# My chimney bricks are spalling, solutions?



## tickbitty (Sep 11, 2011)

My chimney bricks are spalling.  The brick house is 50 yrs old, the house bricks are not spalling, but the chimney is.  I had to get the front stoop rebuilt last year, but that was mostly a mortar problem not really a brick issue.
I find small 1/4" "slices" of the bricks that pop off occasonally and slide down the roof.  Is there anything that can be done with this - careful patch with cement or anything?  Or do the offending bricks have to be removed and replacements mortared in?  I can't afford a big fix.  It's a one story house, and a central chimney.
You can see a few of the bricks spalling here, there are a few more doing it now.  The top is as shown (but now there's a liner cap coming out of there and a plate)


----------



## jimbom (Sep 11, 2011)

The source is likely moisture.  Wet - dry cycles or more likely freeze thaw cycles.  Cut off the entry of moisture from inside, top and perhaps outside the chimney and the problem may be solved.  Don't, however, put an impervious moisture barrier on the exterior of the chimney.  Moisture inside will be trapped, collect, then turn to ice during the first freeze.


----------



## tickbitty (Sep 12, 2011)

Thank you.  I suspect you are right, and figure I could have the cement crown amended or expanded to help with that, or maybe some kind of plate across the top?  But is there anything that can be done for the bricks that are currently spalling or have already spalled, or will they all have to come out and be replaced/repointed? 
The chimney sweep quoted some ungodly amount to rebuild the entire thing, I won't pay that and don't really think it's all that bad yet anyway, but it does need to stop now or it will need replacing soon, I suppose.


----------



## jimbom (Sep 12, 2011)

My guess is once the moisture is addressed, deterioration will stop.  At that point, you could tuck point those joints that may have loosened, but the brick will be stable.  

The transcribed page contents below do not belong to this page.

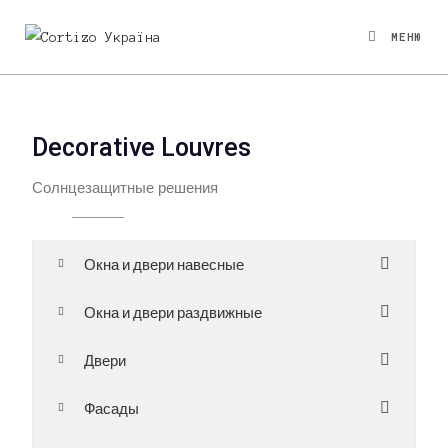
МЕНЮ
Decorative Louvres
Солнцезащитные решения
Окна и двери навесные
Окна и двери раздвижные
Двери
Фасады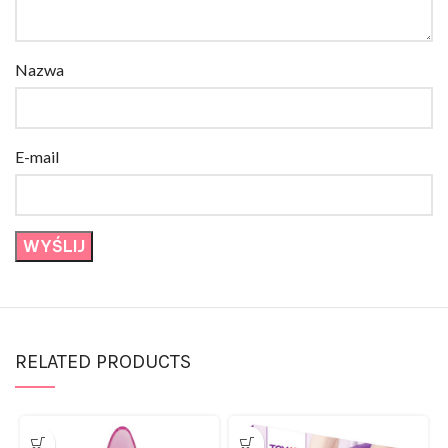
Nazwa
E-mail
RELATED PRODUCTS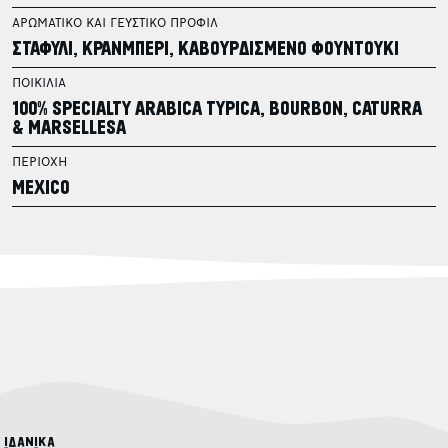
ΑΡΩΜΑΤΙΚΟ ΚΑΙ ΓΕΥΣΤΙΚΟ ΠΡΟΦΙΛ
ΣΤΑΦΥΛΙ, ΚΡΑΝΜΠΕΡΙ, ΚΑΒΟΥΡΔΙΣΜΕΝΟ ΦΟΥΝΤΟΥΚΙ
ΠΟΙΚΙΛΙΑ
100% SPECIALTY ARABICA TYPICA, BOURBON, CATURRA
& MARSELLESA
ΠΕΡΙΟΧΗ
MEXICO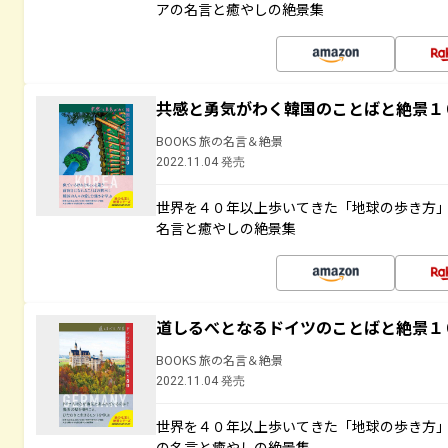
アの名言と癒やしの絶景集
共感と勇気がわく韓国のことばと絶景１
BOOKS 旅の名言＆絶景
2022.11.04 発売
世界を４０年以上歩いてきた「地球の歩き方
名言と癒やしの絶景集
道しるべとなるドイツのことばと絶景１
BOOKS 旅の名言＆絶景
2022.11.04 発売
世界を４０年以上歩いてきた「地球の歩き方
の名言と癒やしの絶景集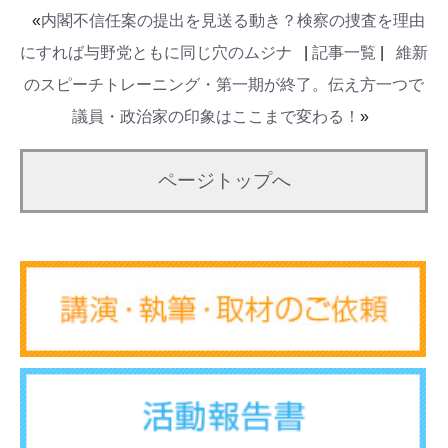
«
内閣不信任案の提出を見送る動き？検察の捜査を理由
にすれば与野党ともに同じ穴のムジナ
|
記事一覧
|
維新
のスピーチトレーニング・第一期が終了。伝え方一つで
議員・政治家の印象はここまで変わる！
»
ページトップへ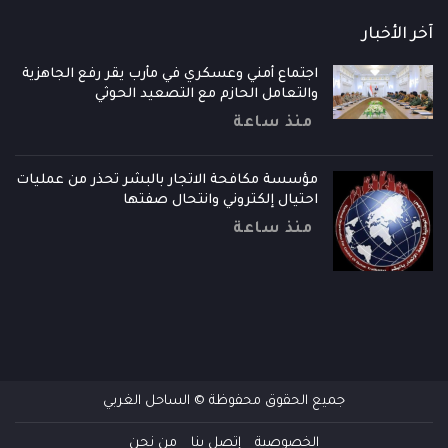
آخر الأخبار
اجتماع أمني وعسكري في مأرب يقر رفع الجاهزية
والتعامل الحازم مع التصعيد الحوثي
منذ ساعة
مؤسسة مكافحة الاتجار بالبشر تحذر من عمليات
احتيال إلكتروني وانتحال صفتها
منذ ساعة
جميع الحقوق محفوظة © الساحل الغربي
الخصوصية
إتصل بنا
من نحن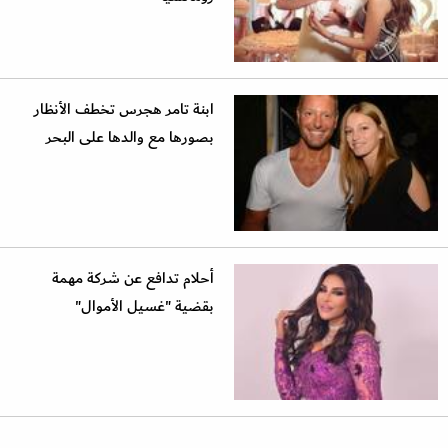
ابنة تامر هجرس تخطف الأنظار
بصورها مع والدها على البحر
أحلام تدافع عن شركة مهمة
بقضية "غسيل الأموال"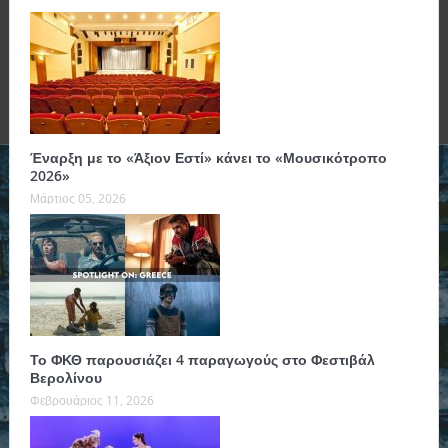
Έναρξη με το «Άξιον Εστί» κάνει το «Μουσικότροπο
2026»
Μάρτιος 05, 2026
Το ΦΚΘ παρουσιάζει 4 παραγωγούς στο Φεστιβάλ
Βερολίνου
Φεβρουάριος 11, 2026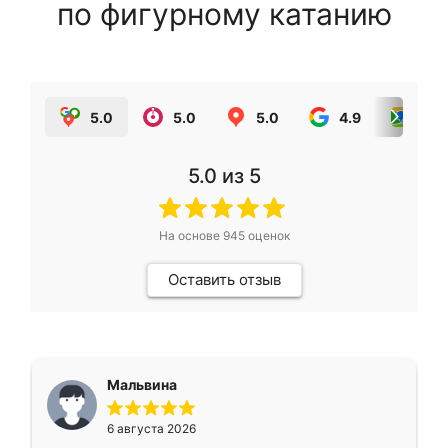
по фигурному катанию
5.0
5.0
5.0
4.9
5.0
5.0
из 5
На основе
945
оценок
Оставить отзыв
Мальвина
6 августа 2026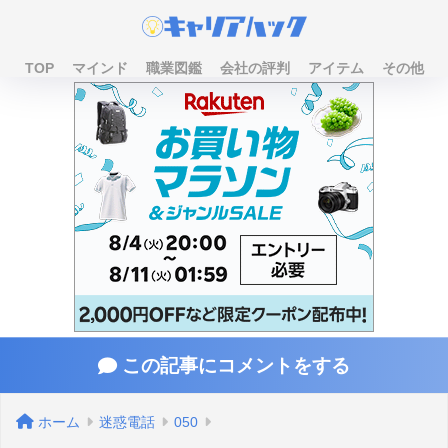
TOP
マインド
職業図鑑
会社の評判
アイテム
その他
この記事にコメントをする
ホーム
迷惑電話
050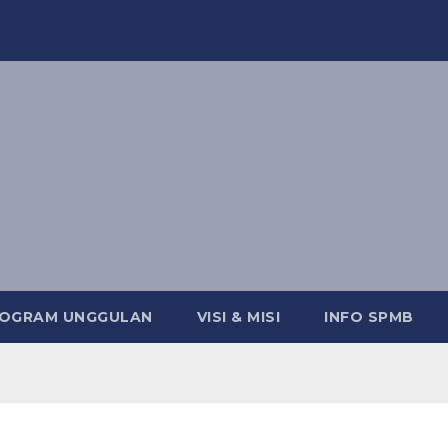
OGRAM UNGGULAN
VISI & MISI
INFO SPMB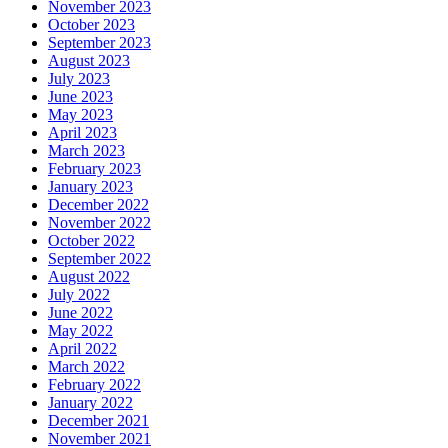
November 2023
October 2023
September 2023
August 2023
July 2023
June 2023
May 2023
April 2023
March 2023
February 2023
January 2023
December 2022
November 2022
October 2022
September 2022
August 2022
July 2022
June 2022
May 2022
April 2022
March 2022
February 2022
January 2022
December 2021
November 2021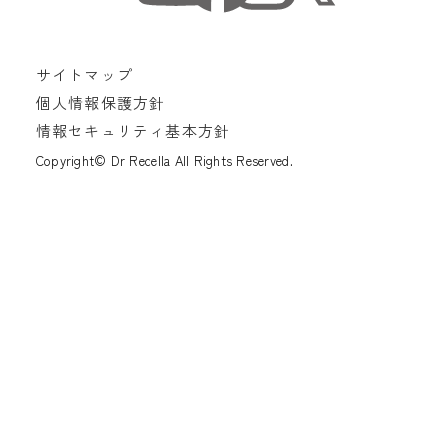
サイトマップ
個人情報保護方針
情報セキュリティ基本方針
Copyright© Dr Recella All Rights Reserved.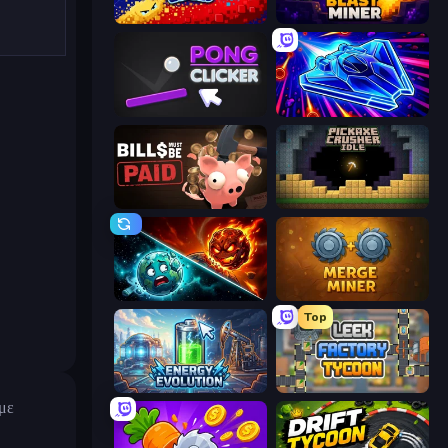
Liquid Swarm
Blast Miner
Pong Clicker
Stellar Swarm
Bills Must Be Paid
Pickaxe Crusher Idle
PlanetCrush 2
Merge Miner
Top
Energy Evolution
Leek Factory Tycoon
με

I have the same problem on my mother's house.  Two fireplace flues.  She doesn't use the fireplaces, so I put a vinyl storm window type membrane in in the fireplace in addition to the damper.  I am trying to keep warm moist air from rising and condensing on the interior of the chimney.  So far, it seems to be working.  Next, I am getting the chisel, knocking out the motor that needs it, and redoing those joints.

Her concrete chimney cap is in good shape, but had a few fine cracks.  My first go was to seal those with silicone caulk and seal up the joints around the concrete/metal raincaps.  Didn't notice any big difference, so have gone to the condensation idea.  Her damage is on the east and north side of the chimney.  The west and south have little apparent damage.  So there is something subtle going on with temperature involved.

Tapping around up there, my opinion in my case is the spalled bricks are still sound.  Matching her bricks will be almost impossible.  So unless they are coming apart, I am going to make do with a good repair that sheds exterior water.  Hers has lasted about 60 years, so it is time for a little TLC.


----------



## tickbitty (Sep 12, 2011)

Thanks very much Jimbo, that's helpful.  I'm afraid I'm not a confident DIY-er with this kind of thing.  Would it be a mistake to hire a mason, or would a handyman be better you think?


----------



## jimbom (Sep 12, 2011)

tickbitty said:
			
		

> Thanks very much Jimbo, that's helpful.  I'm afraid I'm not a confident DIY-er with this kind of thing.  Would it be a mistake to hire a mason, or would a handyman be better you think?


  This a much harder question.  If you could get some input from your neighbors or coworkers, that would be best.  Mason or handyman - see if they will visit and give you a quote along with an idea what they propose to do.  Once you pick one, ask for references on chimney repair jobs.  Check those.  Make sure they have workmans comp and insurance.  Your homeowners policy will have guidance for you on having contractors work on your property.  A good job done here will last several decades, so consider that when evaluating the price.


----------



## tickbitty (Sep 12, 2011)

JimboM said:
			
		

> tickbitty said:
> 
> 
> 
> ...



Great ideas, thank you.


----------



## kenfsr (Sep 19, 2011)

moisture penetration into brick and concrete, freeze thaw making brick spall and delaminate, solution= clean brick and concrete to remove all dirt,mildew,laitance , etc. power wash or minimum hose off cleaner and dirt. appply clear sealer after brick is dry, 24 hrs. minimum dry time in good weather. I have used  OKON products in past as a contractor with good results. website http://www.okoninc.com/Home.asp . Hope this helps


----------